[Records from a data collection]
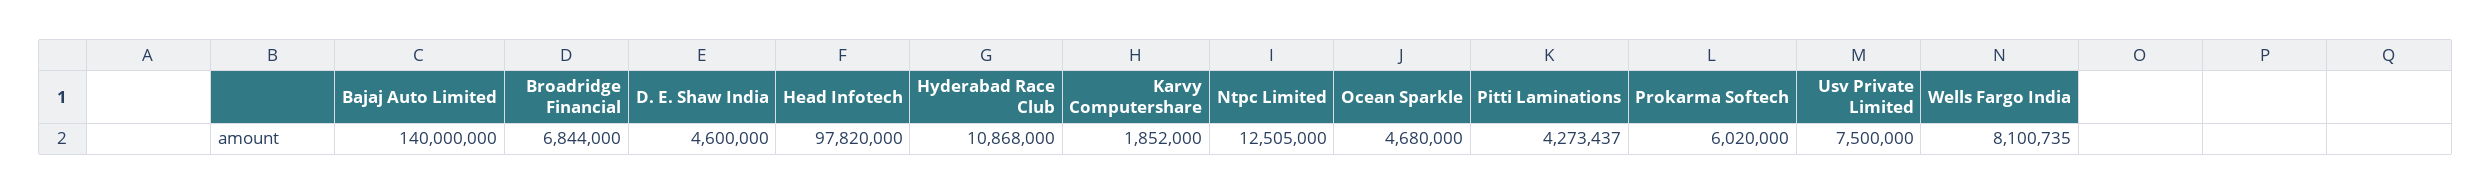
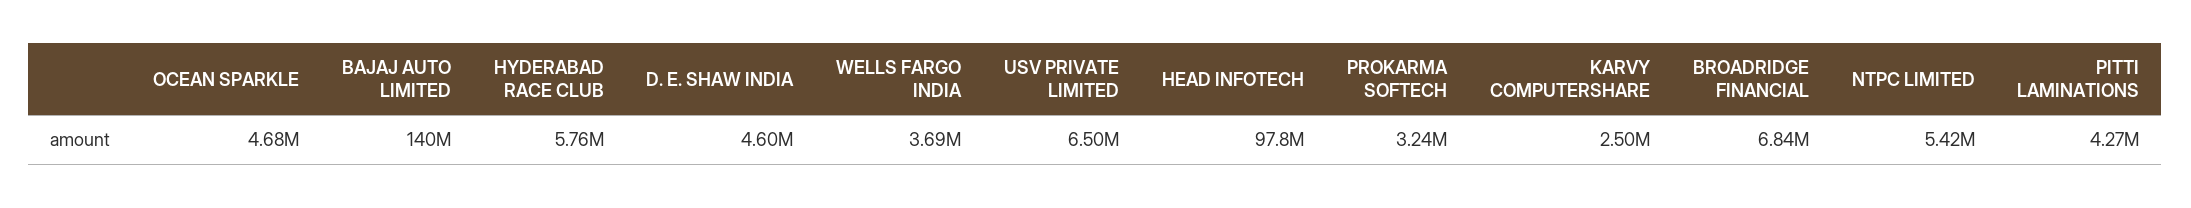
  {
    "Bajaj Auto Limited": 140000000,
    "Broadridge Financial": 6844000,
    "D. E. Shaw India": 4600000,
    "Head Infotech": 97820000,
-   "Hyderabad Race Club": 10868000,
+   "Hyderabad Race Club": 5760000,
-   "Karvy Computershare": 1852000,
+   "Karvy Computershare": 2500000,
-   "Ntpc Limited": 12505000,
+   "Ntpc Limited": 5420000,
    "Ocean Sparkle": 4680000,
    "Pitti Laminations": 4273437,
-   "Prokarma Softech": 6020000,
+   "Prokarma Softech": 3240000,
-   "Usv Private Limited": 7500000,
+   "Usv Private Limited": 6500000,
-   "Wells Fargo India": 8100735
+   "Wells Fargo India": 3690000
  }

* * *

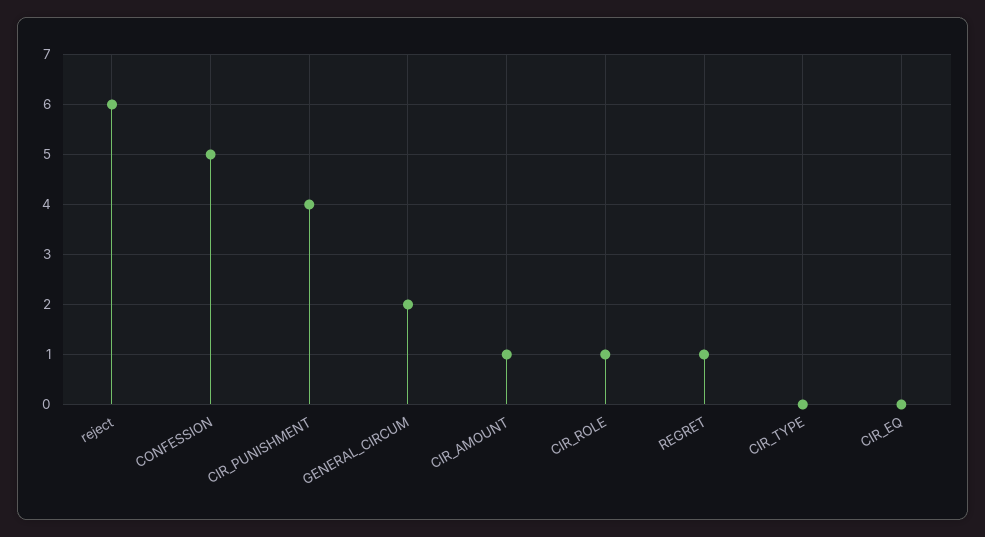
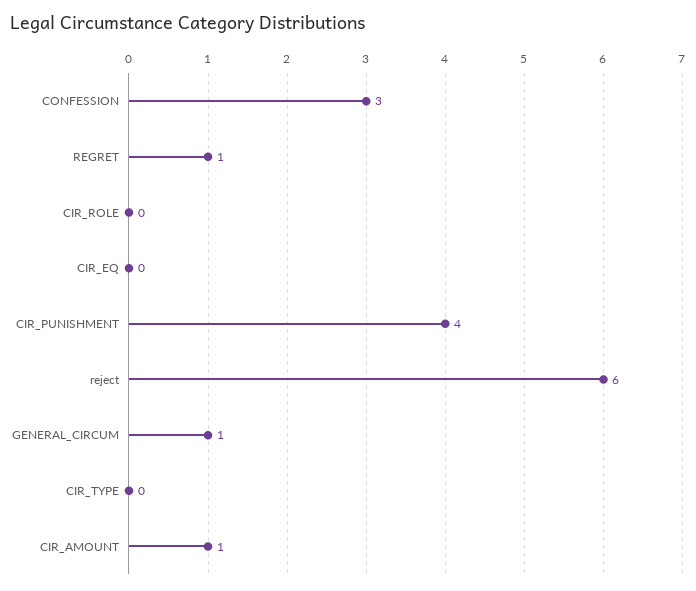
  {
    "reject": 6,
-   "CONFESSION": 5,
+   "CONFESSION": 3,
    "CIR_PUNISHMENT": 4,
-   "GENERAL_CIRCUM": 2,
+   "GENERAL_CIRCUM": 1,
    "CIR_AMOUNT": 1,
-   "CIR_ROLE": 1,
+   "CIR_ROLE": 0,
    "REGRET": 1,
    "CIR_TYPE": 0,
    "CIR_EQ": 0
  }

* * *

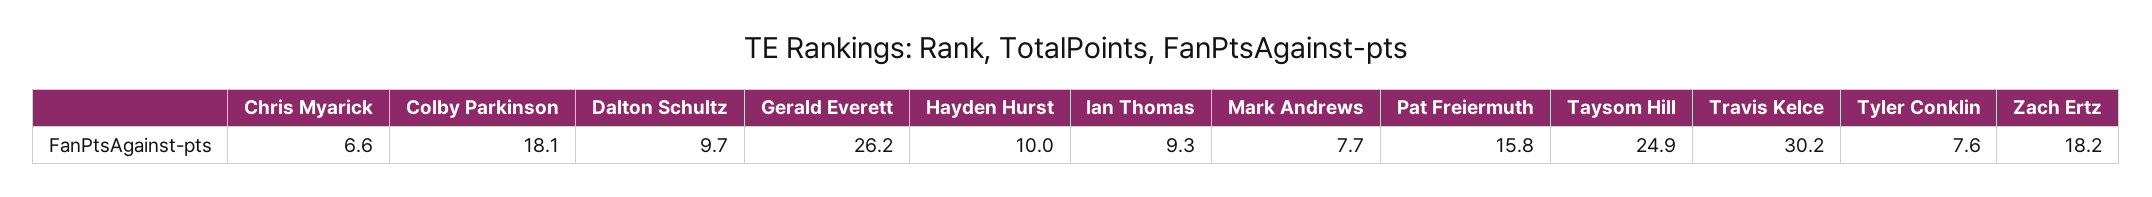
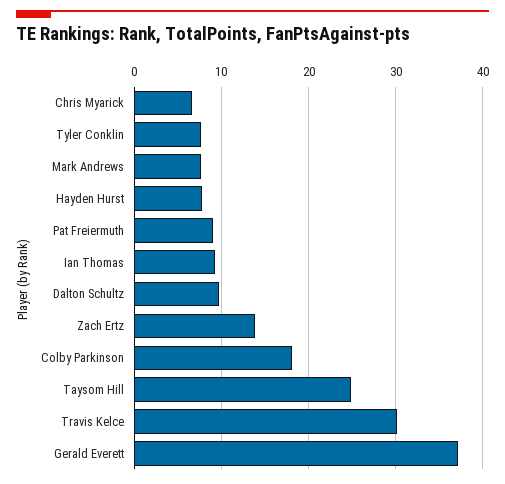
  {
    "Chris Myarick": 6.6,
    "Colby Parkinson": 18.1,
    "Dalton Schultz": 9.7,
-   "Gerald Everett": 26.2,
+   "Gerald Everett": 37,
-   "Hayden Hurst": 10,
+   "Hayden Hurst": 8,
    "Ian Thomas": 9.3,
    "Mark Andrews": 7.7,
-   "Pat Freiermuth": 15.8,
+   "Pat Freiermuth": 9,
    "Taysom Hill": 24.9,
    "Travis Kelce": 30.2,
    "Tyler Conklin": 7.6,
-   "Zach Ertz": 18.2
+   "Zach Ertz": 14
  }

> [PROBLEM TO SOLVE]
Look through the records and copy every line that has the word "Prokarma".

> [ANSWER FOR THIS EXERCISE]
-   "Prokarma Softech": 6020000,
+   "Prokarma Softech": 3240000,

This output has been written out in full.